What the exercise asks: Copy out all lines of the records in which the word "Left" appears.

Dataset excerpts
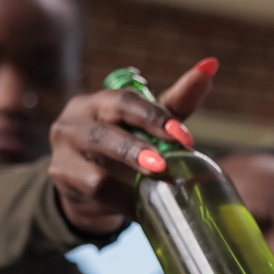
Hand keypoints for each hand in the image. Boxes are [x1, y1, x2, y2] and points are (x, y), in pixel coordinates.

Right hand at [48, 58, 217, 234]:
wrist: (87, 191)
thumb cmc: (124, 149)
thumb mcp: (150, 128)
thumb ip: (177, 104)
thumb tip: (211, 64)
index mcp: (103, 101)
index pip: (128, 100)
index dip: (157, 117)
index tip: (185, 138)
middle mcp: (79, 115)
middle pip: (108, 122)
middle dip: (138, 142)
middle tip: (163, 163)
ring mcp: (65, 144)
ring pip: (97, 152)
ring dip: (127, 166)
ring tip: (155, 180)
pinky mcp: (61, 173)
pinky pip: (94, 186)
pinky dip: (122, 198)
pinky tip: (143, 209)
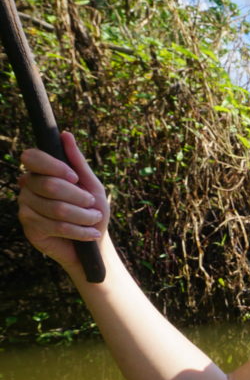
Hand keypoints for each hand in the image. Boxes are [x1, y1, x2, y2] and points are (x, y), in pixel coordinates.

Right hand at [17, 131, 108, 270]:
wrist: (93, 244)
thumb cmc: (93, 212)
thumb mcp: (92, 186)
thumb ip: (78, 162)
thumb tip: (65, 134)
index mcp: (41, 172)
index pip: (32, 157)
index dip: (53, 166)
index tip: (75, 178)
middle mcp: (28, 187)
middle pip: (48, 184)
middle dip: (79, 197)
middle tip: (93, 206)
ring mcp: (26, 207)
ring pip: (55, 208)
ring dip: (83, 216)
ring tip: (94, 221)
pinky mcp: (30, 228)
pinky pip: (54, 226)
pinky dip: (79, 230)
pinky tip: (90, 234)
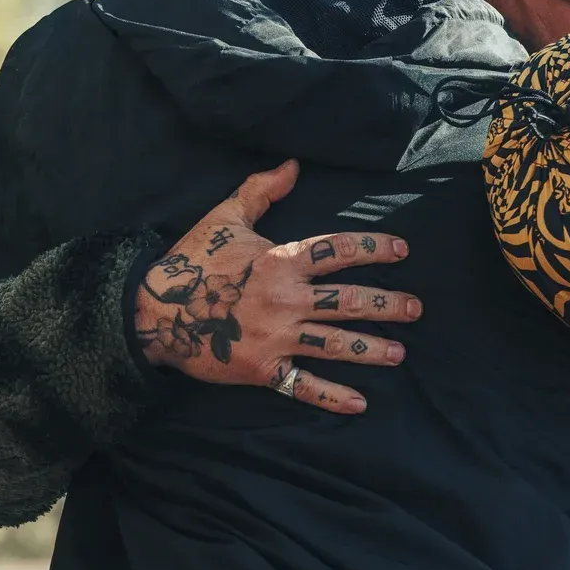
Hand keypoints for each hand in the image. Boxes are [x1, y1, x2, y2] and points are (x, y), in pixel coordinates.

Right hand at [133, 159, 418, 415]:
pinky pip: (304, 385)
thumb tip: (292, 165)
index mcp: (282, 259)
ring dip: (371, 349)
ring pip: (336, 343)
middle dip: (387, 304)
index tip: (402, 251)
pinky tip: (359, 404)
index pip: (339, 251)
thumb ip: (261, 190)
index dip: (374, 249)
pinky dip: (332, 396)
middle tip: (415, 308)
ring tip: (399, 352)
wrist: (154, 312)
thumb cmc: (191, 262)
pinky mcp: (262, 369)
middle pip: (349, 301)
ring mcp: (277, 336)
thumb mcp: (225, 216)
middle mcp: (287, 299)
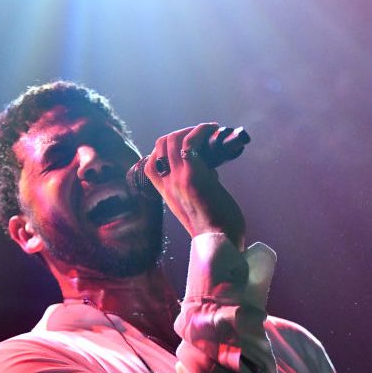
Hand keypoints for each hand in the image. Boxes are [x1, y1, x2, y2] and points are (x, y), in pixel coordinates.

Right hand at [143, 123, 245, 248]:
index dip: (164, 149)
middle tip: (199, 134)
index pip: (151, 163)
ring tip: (209, 129)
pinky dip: (201, 131)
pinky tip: (213, 129)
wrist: (220, 244)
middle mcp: (168, 185)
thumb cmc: (216, 229)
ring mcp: (178, 179)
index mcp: (166, 194)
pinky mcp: (193, 176)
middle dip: (179, 132)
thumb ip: (197, 187)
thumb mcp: (197, 206)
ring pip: (172, 139)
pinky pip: (189, 142)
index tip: (184, 145)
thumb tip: (210, 170)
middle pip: (160, 145)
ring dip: (192, 129)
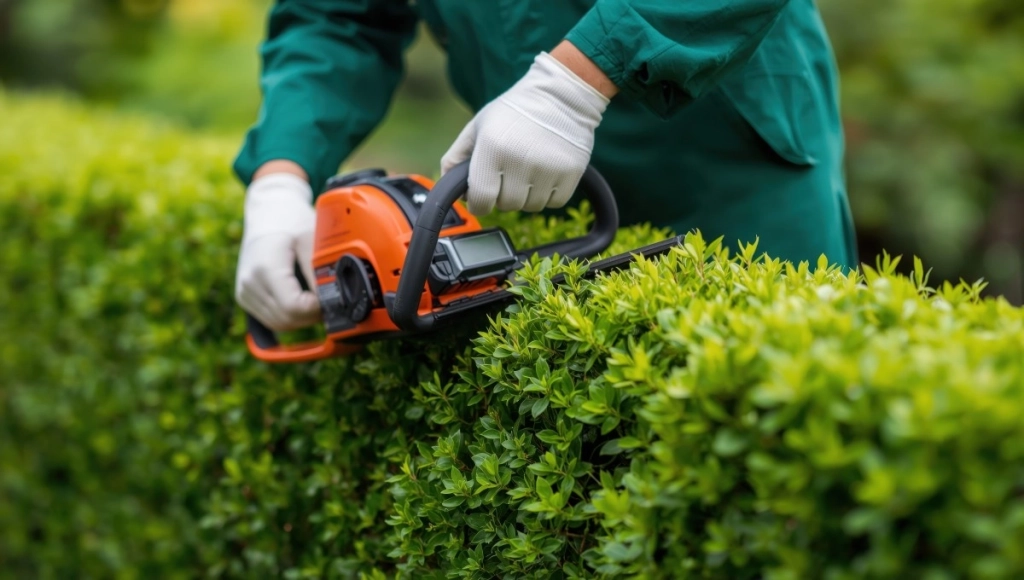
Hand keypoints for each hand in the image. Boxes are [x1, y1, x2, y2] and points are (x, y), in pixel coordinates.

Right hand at [235, 171, 320, 330]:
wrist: (268, 211)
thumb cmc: (291, 221)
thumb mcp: (311, 238)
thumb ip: (319, 271)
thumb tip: (334, 298)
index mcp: (265, 268)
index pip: (293, 307)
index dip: (317, 308)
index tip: (332, 295)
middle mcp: (250, 283)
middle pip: (287, 319)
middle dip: (313, 315)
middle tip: (331, 299)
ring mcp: (244, 292)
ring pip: (280, 323)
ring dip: (303, 318)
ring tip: (319, 299)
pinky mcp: (244, 297)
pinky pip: (271, 319)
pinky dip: (291, 316)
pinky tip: (304, 301)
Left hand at [441, 44, 614, 215]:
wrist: (562, 95)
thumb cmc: (515, 111)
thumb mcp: (479, 126)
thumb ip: (456, 157)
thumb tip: (449, 189)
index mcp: (493, 148)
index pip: (481, 199)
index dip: (479, 204)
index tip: (482, 198)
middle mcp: (521, 160)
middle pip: (507, 205)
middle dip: (504, 195)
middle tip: (509, 173)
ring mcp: (549, 167)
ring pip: (531, 206)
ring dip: (527, 195)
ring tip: (529, 169)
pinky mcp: (571, 172)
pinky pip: (555, 202)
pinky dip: (549, 194)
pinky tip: (547, 171)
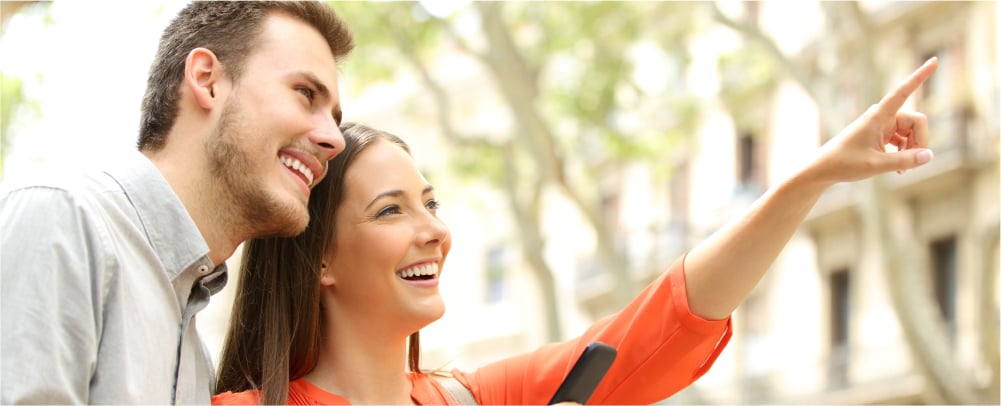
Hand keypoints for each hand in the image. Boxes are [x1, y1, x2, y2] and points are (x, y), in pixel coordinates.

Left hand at [805, 57, 938, 184]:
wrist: (824, 169)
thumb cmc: (845, 164)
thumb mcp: (876, 165)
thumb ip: (904, 160)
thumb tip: (930, 155)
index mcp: (878, 116)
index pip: (903, 92)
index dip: (919, 76)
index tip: (934, 60)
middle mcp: (883, 116)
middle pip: (917, 121)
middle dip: (920, 141)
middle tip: (912, 164)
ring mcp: (883, 125)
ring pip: (913, 132)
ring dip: (912, 150)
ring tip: (902, 169)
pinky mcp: (883, 134)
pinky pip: (905, 139)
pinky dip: (906, 153)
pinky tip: (900, 169)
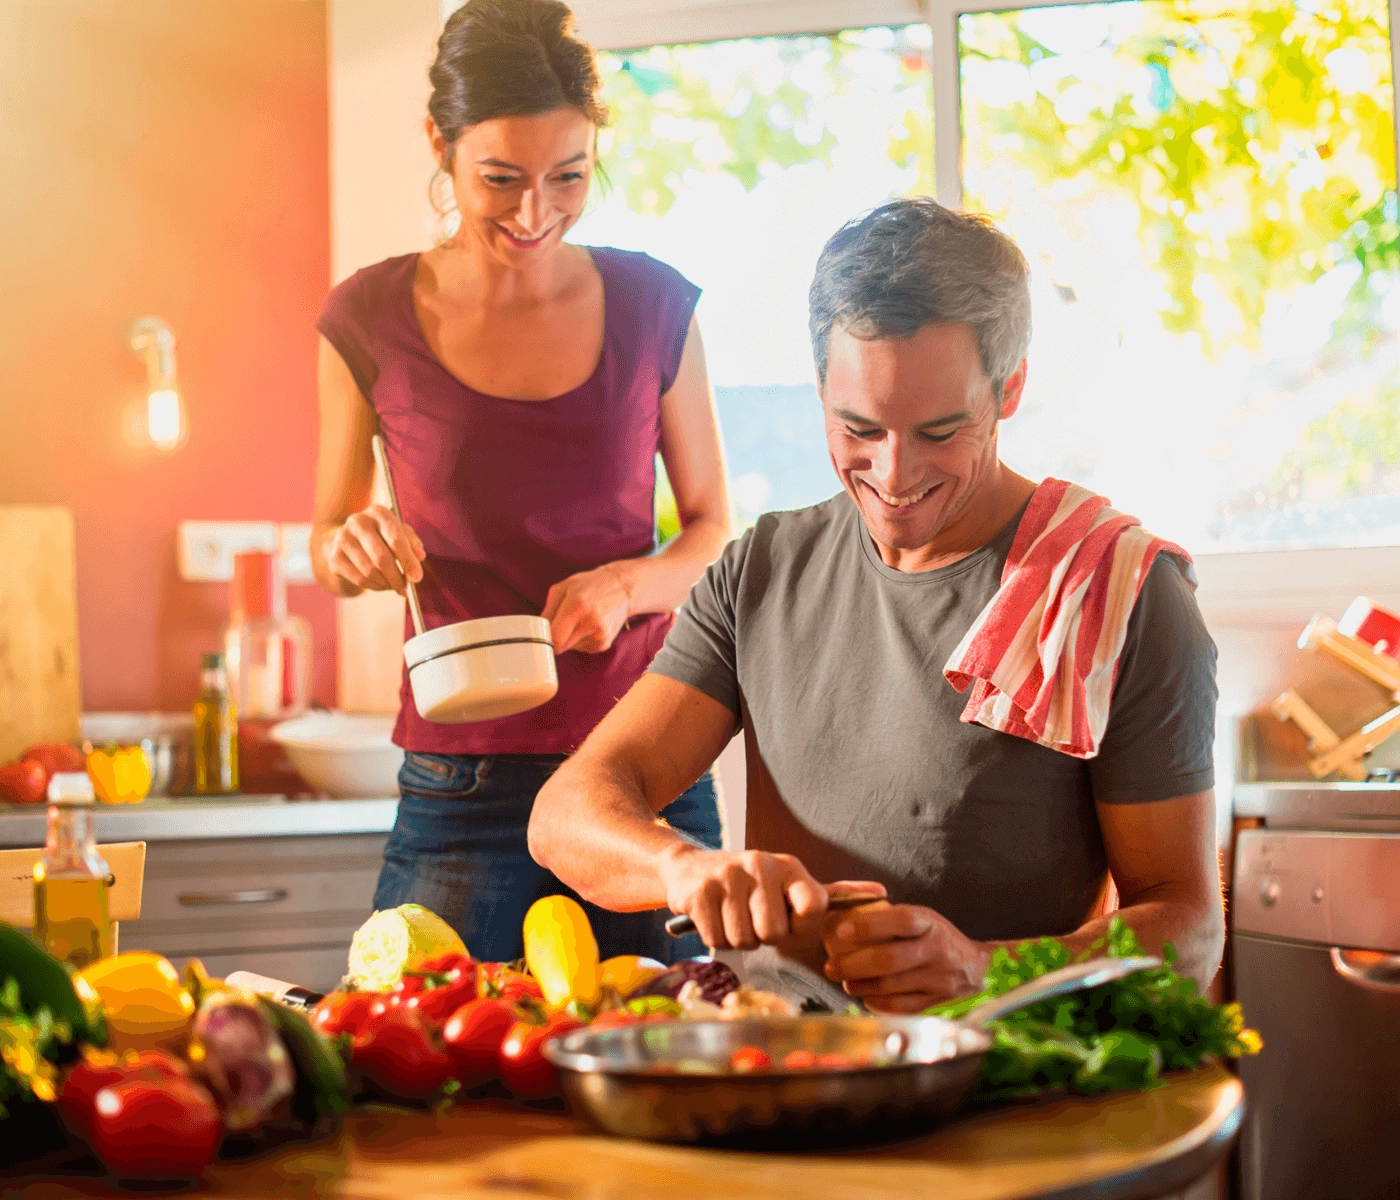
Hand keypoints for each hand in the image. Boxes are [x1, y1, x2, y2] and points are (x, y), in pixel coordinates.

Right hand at [323, 504, 424, 595]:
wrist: (347, 542)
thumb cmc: (380, 537)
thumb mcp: (399, 534)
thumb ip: (412, 543)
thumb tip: (420, 556)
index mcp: (378, 512)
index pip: (395, 537)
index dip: (408, 560)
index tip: (417, 577)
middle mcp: (357, 522)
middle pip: (381, 557)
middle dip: (397, 577)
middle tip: (405, 588)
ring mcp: (342, 539)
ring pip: (370, 571)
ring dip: (386, 584)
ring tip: (393, 586)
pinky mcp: (334, 557)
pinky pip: (359, 579)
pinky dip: (374, 587)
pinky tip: (380, 585)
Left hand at [541, 566, 630, 653]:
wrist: (623, 588)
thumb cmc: (589, 585)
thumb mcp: (564, 587)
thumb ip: (548, 609)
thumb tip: (538, 630)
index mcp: (577, 605)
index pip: (555, 638)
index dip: (545, 639)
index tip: (542, 634)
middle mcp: (591, 622)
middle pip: (561, 647)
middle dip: (556, 638)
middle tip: (559, 625)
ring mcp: (599, 635)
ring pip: (571, 648)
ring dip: (569, 638)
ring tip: (579, 621)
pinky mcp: (604, 644)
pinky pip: (582, 649)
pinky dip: (580, 640)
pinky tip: (588, 626)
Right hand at [658, 845, 833, 950]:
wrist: (688, 868)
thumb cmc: (744, 887)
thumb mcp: (779, 886)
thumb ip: (809, 902)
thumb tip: (864, 901)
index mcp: (788, 866)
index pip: (814, 906)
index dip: (802, 929)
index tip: (789, 927)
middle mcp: (760, 864)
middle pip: (774, 933)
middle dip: (762, 938)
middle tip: (752, 922)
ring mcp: (728, 876)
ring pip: (744, 940)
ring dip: (737, 940)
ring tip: (731, 918)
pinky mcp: (700, 892)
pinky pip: (716, 940)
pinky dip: (715, 938)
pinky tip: (713, 917)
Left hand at [822, 903, 990, 1013]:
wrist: (978, 970)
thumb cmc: (939, 939)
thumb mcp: (924, 920)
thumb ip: (892, 920)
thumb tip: (847, 917)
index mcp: (931, 924)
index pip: (900, 920)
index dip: (868, 925)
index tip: (841, 930)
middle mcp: (936, 951)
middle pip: (889, 959)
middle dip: (853, 964)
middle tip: (831, 966)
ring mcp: (938, 980)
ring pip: (890, 986)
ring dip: (860, 985)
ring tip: (845, 981)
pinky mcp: (936, 1004)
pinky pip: (899, 1007)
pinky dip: (877, 1003)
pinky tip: (865, 996)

Solution for this exercise:
Left hand at [441, 44, 614, 215]:
Left hand at [805, 57, 938, 184]:
Left hand at [541, 566, 630, 653]:
Left hand at [822, 903, 990, 1013]:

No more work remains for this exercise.